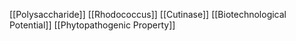 [[Polysaccharide]]
[[Rhodococcus]]
[[Cutinase]]
[[Biotechnological Potential]]
[[Phytopathogenic Property]]
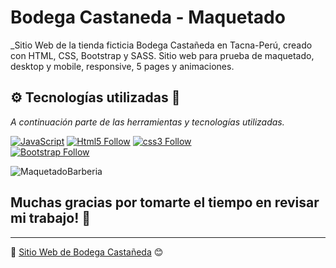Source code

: # Bodega Castaneda - Maquetado

_Sitio Web de la tienda ficticia Bodega Castañeda en Tacna-Perú, creado con HTML, CSS, Bootstrap y SASS. Sitio web para prueba de maquetado, desktop y mobile, responsive, 5 pages y animaciones.

## ⚙️ Tecnologías utilizadas 🚀

_A continuación parte de las herramientas y tecnologías utilizadas._

[![JavaScript](https://img.shields.io/badge/JavaScript-F7DF1E?style=for-the-badge&logo=javascript&logoColor=white&labelColor=101010)](#)
[![Html5 Follow](https://img.shields.io/badge/HTML5-E34F26?style=for-the-badge&logo=html5&logoColor=white&labelColor=101010)](#)
[![css3 Follow](https://img.shields.io/badge/CSS3-1572B6?style=for-the-badge&logo=css3&logoColor=white&labelColor=101010)](#)
</br>
[![Bootstrap Follow](https://img.shields.io/badge/Bootstrap-563D7C?style=for-the-badge&logo=bootstrap&logoColor=white&labelColor=101010)](#)
</br>

![MaquetadoBarberia](https://github.com/iwill88/Bodega-Castaneda_Website/blob/master/Imagenes/Bodega-Casta%C3%B1eda_Website.jpg)

## Muchas gracias por tomarte el tiempo en revisar mi trabajo! 🎁

---
📌 [Sitio Web de Bodega Castañeda](https://iwill88.github.io/Bodega-Castaneda_Website/) 😊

******

### About this task
Filter the data, keeping only the lines that contain "badge".

### Answer section
[![JavaScript](https://img.shields.io/badge/JavaScript-F7DF1E?style=for-the-badge&logo=javascript&logoColor=white&labelColor=101010)](#)
[![Html5 Follow](https://img.shields.io/badge/HTML5-E34F26?style=for-the-badge&logo=html5&logoColor=white&labelColor=101010)](#)
[![css3 Follow](https://img.shields.io/badge/CSS3-1572B6?style=for-the-badge&logo=css3&logoColor=white&labelColor=101010)](#)
[![Bootstrap Follow](https://img.shields.io/badge/Bootstrap-563D7C?style=for-the-badge&logo=bootstrap&logoColor=white&labelColor=101010)](#)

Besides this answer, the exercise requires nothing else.